| WHAT IS NEEDED |
Every line below that contains the word "lines" must be copied.
START DATA FOR THE TASK
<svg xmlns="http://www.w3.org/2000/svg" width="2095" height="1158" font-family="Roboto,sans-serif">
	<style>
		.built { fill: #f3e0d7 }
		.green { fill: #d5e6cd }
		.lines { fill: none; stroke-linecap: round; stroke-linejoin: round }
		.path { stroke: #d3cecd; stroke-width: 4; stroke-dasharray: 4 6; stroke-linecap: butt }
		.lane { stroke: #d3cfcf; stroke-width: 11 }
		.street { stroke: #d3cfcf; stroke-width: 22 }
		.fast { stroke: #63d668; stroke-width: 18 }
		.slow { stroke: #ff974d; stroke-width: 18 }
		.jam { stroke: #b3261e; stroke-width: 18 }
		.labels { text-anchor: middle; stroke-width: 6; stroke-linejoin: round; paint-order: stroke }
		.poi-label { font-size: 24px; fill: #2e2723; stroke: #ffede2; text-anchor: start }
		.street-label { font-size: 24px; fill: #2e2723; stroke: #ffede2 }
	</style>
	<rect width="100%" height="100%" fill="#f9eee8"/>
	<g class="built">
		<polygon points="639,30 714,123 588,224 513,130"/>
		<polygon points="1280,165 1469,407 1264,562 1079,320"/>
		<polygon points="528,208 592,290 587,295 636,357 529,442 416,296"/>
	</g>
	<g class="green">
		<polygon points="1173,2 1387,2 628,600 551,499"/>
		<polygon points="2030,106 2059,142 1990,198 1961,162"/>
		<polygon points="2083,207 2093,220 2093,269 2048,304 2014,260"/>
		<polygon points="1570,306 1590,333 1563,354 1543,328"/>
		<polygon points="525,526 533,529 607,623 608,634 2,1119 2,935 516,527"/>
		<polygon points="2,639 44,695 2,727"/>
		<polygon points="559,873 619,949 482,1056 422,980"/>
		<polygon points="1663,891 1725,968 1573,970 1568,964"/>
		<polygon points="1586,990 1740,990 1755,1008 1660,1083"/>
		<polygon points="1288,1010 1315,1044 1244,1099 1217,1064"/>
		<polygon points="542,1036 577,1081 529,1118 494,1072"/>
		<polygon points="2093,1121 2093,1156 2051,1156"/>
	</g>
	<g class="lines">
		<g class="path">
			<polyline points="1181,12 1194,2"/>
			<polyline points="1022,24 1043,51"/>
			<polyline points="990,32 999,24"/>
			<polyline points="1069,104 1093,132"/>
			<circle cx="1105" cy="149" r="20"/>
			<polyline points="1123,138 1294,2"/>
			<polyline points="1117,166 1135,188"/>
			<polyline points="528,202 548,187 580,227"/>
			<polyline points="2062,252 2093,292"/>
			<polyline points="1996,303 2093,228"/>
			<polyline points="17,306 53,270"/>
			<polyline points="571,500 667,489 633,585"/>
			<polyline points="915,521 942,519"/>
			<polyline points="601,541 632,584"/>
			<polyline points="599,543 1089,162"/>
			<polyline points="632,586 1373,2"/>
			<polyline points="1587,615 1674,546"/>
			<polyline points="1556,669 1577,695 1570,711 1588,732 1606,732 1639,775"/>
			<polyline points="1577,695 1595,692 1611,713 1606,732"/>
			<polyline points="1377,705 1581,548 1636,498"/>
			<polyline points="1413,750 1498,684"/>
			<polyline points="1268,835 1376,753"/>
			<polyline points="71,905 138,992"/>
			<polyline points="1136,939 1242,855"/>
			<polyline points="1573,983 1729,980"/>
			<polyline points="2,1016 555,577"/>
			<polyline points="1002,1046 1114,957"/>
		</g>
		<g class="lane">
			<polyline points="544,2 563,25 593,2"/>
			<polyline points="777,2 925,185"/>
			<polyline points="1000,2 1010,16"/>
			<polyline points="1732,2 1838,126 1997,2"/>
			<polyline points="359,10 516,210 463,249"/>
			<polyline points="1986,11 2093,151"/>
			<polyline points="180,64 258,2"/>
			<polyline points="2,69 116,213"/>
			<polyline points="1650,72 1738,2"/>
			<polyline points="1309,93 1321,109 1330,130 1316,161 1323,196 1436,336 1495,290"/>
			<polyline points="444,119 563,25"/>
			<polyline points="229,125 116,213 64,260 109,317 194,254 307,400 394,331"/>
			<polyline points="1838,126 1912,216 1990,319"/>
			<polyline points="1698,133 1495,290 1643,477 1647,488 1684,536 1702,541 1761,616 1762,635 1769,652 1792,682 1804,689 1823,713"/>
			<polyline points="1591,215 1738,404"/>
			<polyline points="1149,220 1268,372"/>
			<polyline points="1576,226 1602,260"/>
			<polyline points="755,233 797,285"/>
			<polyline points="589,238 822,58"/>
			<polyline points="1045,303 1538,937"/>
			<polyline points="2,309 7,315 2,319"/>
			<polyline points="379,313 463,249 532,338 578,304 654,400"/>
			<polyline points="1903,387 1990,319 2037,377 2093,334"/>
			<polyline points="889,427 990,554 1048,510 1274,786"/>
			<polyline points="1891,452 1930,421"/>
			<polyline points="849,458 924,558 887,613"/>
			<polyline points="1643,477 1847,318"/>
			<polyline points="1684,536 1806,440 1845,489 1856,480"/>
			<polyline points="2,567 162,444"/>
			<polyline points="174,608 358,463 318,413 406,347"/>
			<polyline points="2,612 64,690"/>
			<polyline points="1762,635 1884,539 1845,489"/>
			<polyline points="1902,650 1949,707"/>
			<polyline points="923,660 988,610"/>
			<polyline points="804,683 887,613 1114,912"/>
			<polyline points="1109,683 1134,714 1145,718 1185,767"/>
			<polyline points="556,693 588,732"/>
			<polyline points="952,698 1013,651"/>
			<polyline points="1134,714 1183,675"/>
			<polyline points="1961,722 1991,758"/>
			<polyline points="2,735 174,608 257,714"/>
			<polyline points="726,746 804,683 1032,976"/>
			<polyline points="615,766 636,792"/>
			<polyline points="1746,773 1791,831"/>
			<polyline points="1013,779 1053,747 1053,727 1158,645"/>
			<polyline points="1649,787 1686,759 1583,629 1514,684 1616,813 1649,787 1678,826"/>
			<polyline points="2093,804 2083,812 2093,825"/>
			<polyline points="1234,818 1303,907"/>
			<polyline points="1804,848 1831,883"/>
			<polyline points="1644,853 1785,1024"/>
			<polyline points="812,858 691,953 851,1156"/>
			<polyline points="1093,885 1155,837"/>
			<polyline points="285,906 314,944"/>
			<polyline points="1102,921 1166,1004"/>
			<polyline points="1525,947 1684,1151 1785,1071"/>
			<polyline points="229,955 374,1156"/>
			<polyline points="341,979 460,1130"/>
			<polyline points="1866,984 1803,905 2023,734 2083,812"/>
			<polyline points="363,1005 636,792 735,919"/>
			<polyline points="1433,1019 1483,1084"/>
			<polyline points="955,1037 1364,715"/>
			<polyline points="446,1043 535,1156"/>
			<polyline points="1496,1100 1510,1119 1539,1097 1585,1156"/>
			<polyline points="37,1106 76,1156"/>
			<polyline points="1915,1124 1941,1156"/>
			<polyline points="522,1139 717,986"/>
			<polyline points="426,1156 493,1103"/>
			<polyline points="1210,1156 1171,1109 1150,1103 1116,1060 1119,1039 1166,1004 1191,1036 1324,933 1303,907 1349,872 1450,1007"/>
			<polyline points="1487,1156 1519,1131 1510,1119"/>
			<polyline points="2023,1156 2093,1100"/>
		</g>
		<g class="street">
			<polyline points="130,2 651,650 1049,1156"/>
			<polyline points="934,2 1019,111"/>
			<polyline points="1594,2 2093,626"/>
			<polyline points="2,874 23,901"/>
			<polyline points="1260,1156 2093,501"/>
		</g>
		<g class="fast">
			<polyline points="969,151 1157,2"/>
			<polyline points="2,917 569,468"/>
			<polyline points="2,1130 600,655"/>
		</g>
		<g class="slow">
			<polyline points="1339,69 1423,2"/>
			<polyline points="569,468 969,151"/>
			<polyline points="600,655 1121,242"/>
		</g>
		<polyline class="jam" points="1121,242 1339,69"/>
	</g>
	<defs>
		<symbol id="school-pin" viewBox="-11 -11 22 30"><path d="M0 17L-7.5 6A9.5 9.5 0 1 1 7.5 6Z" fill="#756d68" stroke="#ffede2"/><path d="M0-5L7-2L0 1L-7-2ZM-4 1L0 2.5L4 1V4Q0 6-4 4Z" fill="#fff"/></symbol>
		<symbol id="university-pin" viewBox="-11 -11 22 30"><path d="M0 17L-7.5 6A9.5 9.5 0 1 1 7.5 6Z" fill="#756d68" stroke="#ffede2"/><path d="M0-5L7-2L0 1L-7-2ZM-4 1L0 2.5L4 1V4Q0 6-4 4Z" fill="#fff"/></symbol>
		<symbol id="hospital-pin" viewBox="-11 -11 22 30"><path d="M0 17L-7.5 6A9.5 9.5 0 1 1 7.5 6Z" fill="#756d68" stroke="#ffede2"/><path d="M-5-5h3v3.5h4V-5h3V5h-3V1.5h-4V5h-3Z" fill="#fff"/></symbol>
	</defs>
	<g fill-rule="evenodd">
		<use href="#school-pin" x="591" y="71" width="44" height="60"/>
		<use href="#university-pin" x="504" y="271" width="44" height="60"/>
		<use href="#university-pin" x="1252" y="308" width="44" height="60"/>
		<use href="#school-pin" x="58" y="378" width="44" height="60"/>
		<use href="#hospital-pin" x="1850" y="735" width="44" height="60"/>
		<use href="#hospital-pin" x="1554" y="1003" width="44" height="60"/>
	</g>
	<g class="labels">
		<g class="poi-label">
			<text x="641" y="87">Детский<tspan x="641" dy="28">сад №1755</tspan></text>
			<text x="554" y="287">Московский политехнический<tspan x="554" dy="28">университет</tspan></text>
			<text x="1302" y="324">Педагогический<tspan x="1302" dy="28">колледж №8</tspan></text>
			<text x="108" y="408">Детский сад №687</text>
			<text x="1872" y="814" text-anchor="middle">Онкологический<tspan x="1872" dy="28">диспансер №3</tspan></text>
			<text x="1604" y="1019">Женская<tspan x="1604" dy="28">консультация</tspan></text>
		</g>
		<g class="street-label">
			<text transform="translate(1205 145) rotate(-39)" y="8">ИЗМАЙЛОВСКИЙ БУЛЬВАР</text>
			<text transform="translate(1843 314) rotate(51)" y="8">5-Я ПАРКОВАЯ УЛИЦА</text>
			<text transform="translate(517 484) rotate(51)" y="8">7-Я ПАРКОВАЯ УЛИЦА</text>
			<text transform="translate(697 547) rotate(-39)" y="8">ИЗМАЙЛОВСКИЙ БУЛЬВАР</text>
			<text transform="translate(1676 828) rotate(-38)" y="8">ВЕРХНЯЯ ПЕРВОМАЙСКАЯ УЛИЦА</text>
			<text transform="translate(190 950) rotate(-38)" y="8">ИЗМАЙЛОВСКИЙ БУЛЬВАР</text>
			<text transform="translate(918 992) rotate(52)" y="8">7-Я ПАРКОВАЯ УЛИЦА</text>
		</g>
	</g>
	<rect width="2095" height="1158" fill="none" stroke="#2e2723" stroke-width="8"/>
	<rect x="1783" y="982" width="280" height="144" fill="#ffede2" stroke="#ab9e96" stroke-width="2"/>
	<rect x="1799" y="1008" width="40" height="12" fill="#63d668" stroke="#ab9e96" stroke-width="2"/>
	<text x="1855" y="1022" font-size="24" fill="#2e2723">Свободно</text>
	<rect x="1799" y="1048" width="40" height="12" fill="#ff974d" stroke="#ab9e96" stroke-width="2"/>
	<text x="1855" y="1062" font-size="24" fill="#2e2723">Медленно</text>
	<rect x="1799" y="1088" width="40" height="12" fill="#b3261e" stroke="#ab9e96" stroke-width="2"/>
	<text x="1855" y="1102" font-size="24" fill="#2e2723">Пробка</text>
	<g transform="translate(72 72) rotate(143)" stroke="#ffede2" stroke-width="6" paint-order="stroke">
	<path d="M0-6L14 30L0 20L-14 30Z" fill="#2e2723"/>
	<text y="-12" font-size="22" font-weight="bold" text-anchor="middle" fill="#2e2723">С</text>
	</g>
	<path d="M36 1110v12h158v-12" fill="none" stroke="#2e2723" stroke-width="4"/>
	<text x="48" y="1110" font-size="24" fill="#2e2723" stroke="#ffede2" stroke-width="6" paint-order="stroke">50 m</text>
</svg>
END DATA FOR THE TASK
| ANSWER SECTION |
		.lines { fill: none; stroke-linecap: round; stroke-linejoin: round }
	<g class="lines">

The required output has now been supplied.